Tarefa proposta 1:
Copie integralmente o texto sobre a luta de classes na era pós-PT e as respostas da esquerda, sem alterar nenhuma palavra.

--- Trecho da página ---

18.3.16

A luta de classes na era pós PT e as respostas da esquerda - parte 2/3




Na parte 1 analisamos as posições que tendem para uma defesa do PT e do governo Dilma. Agora, debatemos as posições que defendem a queda do governo (junto com a queda da oposição burguesa), mas com muitos problemas e limites.

Fora Dilma, Fora Todos!
Há um setor da esquerda que defende que o governo do PT deve mesmo cair, porém fazem questão de acrescentar que não são apenas contra Dilma, Lula e o PT, mas também contra Aécio, Cunha, Renan, o Congresso, etc. Defendem Fora Dilma e Fora Todos. O problema dessa posição é que ela não considera o fator mais elementar: quem vai derrubar quem, cara pálida? Existe algum movimento colocado no cenário que possa ir além da derrubada de Dilma e derrubar também todos os demais? Qual é o caráter de classe, a base social, a ideologia, as organizações que compõem o atual movimento pelo impeachment? Será que esse movimento tem alguma coisa a ver com a esquerda, a classe trabalhadora, as suas lutas, suas reivindicações e seu projeto histórico? Deixamos a resposta a essas indagações mais para o final.

--- Registros fornecidos ---

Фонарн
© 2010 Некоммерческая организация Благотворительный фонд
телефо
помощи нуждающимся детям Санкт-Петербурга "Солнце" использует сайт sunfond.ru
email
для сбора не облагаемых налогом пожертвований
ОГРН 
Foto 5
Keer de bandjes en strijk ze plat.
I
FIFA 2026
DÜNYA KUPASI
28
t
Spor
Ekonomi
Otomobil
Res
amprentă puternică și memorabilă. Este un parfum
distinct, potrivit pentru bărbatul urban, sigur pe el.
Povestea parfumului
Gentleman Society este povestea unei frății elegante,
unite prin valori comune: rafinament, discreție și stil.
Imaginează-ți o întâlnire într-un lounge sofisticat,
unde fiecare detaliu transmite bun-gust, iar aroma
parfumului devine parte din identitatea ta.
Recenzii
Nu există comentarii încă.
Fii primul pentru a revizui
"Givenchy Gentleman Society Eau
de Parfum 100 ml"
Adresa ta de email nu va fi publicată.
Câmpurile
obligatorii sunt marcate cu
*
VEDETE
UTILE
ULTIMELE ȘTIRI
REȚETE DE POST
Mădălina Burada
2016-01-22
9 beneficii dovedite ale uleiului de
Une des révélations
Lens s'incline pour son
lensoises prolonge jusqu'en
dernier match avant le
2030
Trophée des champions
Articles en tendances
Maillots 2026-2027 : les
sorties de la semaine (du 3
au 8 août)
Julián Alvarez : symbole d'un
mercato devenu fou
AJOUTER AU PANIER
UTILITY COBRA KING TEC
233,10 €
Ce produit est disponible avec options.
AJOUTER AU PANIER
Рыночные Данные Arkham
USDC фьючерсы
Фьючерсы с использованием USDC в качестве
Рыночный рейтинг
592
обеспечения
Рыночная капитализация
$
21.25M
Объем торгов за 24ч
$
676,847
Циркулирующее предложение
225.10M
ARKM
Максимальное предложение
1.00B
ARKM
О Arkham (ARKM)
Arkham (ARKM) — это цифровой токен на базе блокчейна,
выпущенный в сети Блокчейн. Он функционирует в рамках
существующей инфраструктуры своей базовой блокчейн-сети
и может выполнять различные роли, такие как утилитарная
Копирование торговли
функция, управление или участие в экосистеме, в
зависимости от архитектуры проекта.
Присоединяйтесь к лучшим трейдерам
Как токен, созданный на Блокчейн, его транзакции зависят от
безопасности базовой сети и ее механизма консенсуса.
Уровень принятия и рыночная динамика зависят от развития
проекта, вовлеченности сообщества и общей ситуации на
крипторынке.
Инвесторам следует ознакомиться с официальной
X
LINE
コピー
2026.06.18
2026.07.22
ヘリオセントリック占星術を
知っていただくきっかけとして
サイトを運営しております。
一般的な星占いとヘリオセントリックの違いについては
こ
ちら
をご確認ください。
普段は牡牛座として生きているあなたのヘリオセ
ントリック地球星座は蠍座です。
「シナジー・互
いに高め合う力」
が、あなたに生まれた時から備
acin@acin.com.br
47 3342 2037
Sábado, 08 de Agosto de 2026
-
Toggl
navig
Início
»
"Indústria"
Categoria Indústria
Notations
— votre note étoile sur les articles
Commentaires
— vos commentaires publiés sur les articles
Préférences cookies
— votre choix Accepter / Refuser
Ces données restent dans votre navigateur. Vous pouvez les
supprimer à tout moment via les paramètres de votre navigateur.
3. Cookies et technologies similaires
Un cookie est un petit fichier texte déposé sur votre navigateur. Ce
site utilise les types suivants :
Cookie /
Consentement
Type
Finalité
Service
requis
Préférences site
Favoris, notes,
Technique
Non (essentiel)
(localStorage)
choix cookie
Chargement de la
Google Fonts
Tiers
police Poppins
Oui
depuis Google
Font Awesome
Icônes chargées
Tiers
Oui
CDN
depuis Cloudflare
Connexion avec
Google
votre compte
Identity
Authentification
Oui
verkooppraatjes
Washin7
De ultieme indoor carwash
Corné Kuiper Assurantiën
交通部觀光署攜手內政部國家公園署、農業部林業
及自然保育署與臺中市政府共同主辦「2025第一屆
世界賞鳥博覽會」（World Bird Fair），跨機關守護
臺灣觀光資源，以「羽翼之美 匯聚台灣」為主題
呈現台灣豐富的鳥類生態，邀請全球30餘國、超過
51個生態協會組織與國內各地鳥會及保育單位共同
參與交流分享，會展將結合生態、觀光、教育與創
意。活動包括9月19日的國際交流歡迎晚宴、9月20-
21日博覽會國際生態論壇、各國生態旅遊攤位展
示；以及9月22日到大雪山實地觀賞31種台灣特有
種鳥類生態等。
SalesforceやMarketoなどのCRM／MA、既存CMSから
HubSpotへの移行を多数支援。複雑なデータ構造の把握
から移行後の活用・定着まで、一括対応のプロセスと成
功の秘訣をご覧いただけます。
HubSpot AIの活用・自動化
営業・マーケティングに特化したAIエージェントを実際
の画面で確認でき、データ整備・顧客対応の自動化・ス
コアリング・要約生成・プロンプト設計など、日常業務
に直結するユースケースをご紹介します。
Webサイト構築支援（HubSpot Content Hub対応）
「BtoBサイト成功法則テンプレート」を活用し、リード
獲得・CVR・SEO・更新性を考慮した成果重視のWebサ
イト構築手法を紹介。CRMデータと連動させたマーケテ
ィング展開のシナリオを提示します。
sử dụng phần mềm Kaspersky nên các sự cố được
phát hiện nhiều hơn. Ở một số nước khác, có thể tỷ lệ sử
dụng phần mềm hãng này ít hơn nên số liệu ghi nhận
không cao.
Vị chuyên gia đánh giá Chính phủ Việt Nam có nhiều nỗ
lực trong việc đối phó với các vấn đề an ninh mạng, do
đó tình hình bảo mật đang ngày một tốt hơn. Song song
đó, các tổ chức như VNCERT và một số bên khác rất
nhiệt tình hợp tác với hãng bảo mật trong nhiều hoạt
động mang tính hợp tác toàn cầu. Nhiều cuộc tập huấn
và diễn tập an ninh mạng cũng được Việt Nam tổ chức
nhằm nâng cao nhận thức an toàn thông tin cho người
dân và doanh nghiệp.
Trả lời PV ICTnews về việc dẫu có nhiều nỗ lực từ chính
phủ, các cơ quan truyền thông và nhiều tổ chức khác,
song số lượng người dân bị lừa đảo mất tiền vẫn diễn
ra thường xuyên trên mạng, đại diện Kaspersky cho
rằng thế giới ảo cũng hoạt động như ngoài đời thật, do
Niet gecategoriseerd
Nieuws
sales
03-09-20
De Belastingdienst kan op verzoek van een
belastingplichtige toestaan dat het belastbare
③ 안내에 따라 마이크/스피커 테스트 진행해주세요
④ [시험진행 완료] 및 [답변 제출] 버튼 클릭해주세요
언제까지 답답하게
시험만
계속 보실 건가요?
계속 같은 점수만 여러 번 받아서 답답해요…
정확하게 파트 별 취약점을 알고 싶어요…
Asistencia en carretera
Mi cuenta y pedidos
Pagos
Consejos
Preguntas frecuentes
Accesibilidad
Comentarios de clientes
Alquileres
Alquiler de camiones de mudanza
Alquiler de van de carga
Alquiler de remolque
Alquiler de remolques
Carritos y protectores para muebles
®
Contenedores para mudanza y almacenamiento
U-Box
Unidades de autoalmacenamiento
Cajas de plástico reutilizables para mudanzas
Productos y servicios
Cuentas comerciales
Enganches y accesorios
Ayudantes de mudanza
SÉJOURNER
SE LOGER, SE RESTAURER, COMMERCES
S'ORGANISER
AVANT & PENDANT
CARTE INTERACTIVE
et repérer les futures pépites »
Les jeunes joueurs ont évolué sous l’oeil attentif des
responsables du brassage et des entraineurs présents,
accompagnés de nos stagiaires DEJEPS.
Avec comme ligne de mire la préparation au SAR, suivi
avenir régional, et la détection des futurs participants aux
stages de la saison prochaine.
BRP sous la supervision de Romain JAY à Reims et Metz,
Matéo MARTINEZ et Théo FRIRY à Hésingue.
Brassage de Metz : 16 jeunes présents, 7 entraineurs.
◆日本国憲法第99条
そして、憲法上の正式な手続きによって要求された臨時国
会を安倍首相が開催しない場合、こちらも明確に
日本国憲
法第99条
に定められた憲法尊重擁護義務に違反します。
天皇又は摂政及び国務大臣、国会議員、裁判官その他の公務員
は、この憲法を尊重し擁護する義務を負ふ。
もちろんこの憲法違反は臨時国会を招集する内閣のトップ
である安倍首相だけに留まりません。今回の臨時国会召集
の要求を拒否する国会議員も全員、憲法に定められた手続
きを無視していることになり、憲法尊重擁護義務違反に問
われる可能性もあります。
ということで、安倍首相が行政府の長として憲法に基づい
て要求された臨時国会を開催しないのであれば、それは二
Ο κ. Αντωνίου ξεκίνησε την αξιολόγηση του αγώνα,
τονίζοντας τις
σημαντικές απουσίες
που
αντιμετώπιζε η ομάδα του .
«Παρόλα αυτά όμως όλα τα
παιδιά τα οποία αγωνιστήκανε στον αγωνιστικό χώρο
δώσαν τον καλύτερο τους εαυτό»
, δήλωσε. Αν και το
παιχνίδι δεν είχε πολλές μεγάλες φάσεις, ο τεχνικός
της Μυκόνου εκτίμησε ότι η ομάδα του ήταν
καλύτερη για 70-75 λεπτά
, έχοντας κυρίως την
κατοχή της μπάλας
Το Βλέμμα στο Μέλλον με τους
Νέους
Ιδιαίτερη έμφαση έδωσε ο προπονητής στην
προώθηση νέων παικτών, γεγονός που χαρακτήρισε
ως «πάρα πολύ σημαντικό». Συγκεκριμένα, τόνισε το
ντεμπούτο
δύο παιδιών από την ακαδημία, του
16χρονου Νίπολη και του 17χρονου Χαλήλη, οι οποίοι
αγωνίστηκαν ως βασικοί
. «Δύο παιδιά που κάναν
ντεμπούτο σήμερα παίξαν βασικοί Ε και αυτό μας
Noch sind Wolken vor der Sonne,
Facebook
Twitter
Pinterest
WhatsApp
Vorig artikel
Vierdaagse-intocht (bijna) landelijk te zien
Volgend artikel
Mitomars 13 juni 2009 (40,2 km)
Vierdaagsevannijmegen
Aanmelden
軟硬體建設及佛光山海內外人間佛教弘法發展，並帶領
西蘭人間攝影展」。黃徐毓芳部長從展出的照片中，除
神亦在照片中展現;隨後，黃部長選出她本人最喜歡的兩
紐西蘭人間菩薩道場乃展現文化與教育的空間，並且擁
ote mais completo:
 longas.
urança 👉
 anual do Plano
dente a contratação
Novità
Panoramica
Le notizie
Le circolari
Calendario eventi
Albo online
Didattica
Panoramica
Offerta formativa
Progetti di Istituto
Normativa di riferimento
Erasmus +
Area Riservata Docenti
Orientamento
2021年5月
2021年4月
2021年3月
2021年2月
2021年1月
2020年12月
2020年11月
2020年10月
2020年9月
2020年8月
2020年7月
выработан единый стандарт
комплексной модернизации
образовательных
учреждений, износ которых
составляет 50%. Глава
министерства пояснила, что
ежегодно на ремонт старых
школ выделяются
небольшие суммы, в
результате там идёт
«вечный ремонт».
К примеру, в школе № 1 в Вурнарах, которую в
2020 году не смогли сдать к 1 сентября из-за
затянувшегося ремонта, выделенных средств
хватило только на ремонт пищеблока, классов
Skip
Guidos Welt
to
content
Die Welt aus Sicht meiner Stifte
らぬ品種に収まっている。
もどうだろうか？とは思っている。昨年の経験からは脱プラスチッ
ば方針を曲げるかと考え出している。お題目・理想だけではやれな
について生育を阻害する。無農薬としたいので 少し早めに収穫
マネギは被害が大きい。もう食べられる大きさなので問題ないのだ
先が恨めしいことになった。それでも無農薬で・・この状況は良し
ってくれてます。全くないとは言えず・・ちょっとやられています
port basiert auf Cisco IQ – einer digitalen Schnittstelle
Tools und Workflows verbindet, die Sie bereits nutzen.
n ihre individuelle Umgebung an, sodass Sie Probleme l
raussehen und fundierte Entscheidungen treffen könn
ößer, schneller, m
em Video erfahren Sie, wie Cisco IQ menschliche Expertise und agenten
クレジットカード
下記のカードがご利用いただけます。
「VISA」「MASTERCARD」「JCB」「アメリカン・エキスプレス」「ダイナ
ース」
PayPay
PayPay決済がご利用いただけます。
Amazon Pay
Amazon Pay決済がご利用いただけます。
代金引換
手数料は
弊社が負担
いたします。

---

Tarefa proposta 2:
Repita fielmente as linhas dos registros desde a primeira até a linha que contém "Присоединяйтесь к лучшим трейдерам", inclusive esta, e nada além delas.

Espaço de resposta 1:
18.3.16

A luta de classes na era pós PT e as respostas da esquerda - parte 2/3




Na parte 1 analisamos as posições que tendem para uma defesa do PT e do governo Dilma. Agora, debatemos as posições que defendem a queda do governo (junto com a queda da oposição burguesa), mas com muitos problemas e limites.

Fora Dilma, Fora Todos!
Há um setor da esquerda que defende que o governo do PT deve mesmo cair, porém fazem questão de acrescentar que não são apenas contra Dilma, Lula e o PT, mas também contra Aécio, Cunha, Renan, o Congresso, etc. Defendem Fora Dilma e Fora Todos. O problema dessa posição é que ela não considera o fator mais elementar: quem vai derrubar quem, cara pálida? Existe algum movimento colocado no cenário que possa ir além da derrubada de Dilma e derrubar também todos os demais? Qual é o caráter de classe, a base social, a ideologia, as organizações que compõem o atual movimento pelo impeachment? Será que esse movimento tem alguma coisa a ver com a esquerda, a classe trabalhadora, as suas lutas, suas reivindicações e seu projeto histórico? Deixamos a resposta a essas indagações mais para o final.

Espaço de resposta 2:
Фонарн
© 2010 Некоммерческая организация Благотворительный фонд
телефо
помощи нуждающимся детям Санкт-Петербурга "Солнце" использует сайт sunfond.ru
email
для сбора не облагаемых налогом пожертвований
ОГРН 
Foto 5
Keer de bandjes en strijk ze plat.
I
FIFA 2026
DÜNYA KUPASI
28
t
Spor
Ekonomi
Otomobil
Res
amprentă puternică și memorabilă. Este un parfum
distinct, potrivit pentru bărbatul urban, sigur pe el.
Povestea parfumului
Gentleman Society este povestea unei frății elegante,
unite prin valori comune: rafinament, discreție și stil.
Imaginează-ți o întâlnire într-un lounge sofisticat,
unde fiecare detaliu transmite bun-gust, iar aroma
parfumului devine parte din identitatea ta.
Recenzii
Nu există comentarii încă.
Fii primul pentru a revizui
"Givenchy Gentleman Society Eau
de Parfum 100 ml"
Adresa ta de email nu va fi publicată.
Câmpurile
obligatorii sunt marcate cu
*
VEDETE
UTILE
ULTIMELE ȘTIRI
REȚETE DE POST
Mădălina Burada
2016-01-22
9 beneficii dovedite ale uleiului de
Une des révélations
Lens s'incline pour son
lensoises prolonge jusqu'en
dernier match avant le
2030
Trophée des champions
Articles en tendances
Maillots 2026-2027 : les
sorties de la semaine (du 3
au 8 août)
Julián Alvarez : symbole d'un
mercato devenu fou
AJOUTER AU PANIER
UTILITY COBRA KING TEC
233,10 €
Ce produit est disponible avec options.
AJOUTER AU PANIER
Рыночные Данные Arkham
USDC фьючерсы
Фьючерсы с использованием USDC в качестве
Рыночный рейтинг
592
обеспечения
Рыночная капитализация
$
21.25M
Объем торгов за 24ч
$
676,847
Циркулирующее предложение
225.10M
ARKM
Максимальное предложение
1.00B
ARKM
О Arkham (ARKM)
Arkham (ARKM) — это цифровой токен на базе блокчейна,
выпущенный в сети Блокчейн. Он функционирует в рамках
существующей инфраструктуры своей базовой блокчейн-сети
и может выполнять различные роли, такие как утилитарная
Копирование торговли
функция, управление или участие в экосистеме, в
зависимости от архитектуры проекта.
Присоединяйтесь к лучшим трейдерам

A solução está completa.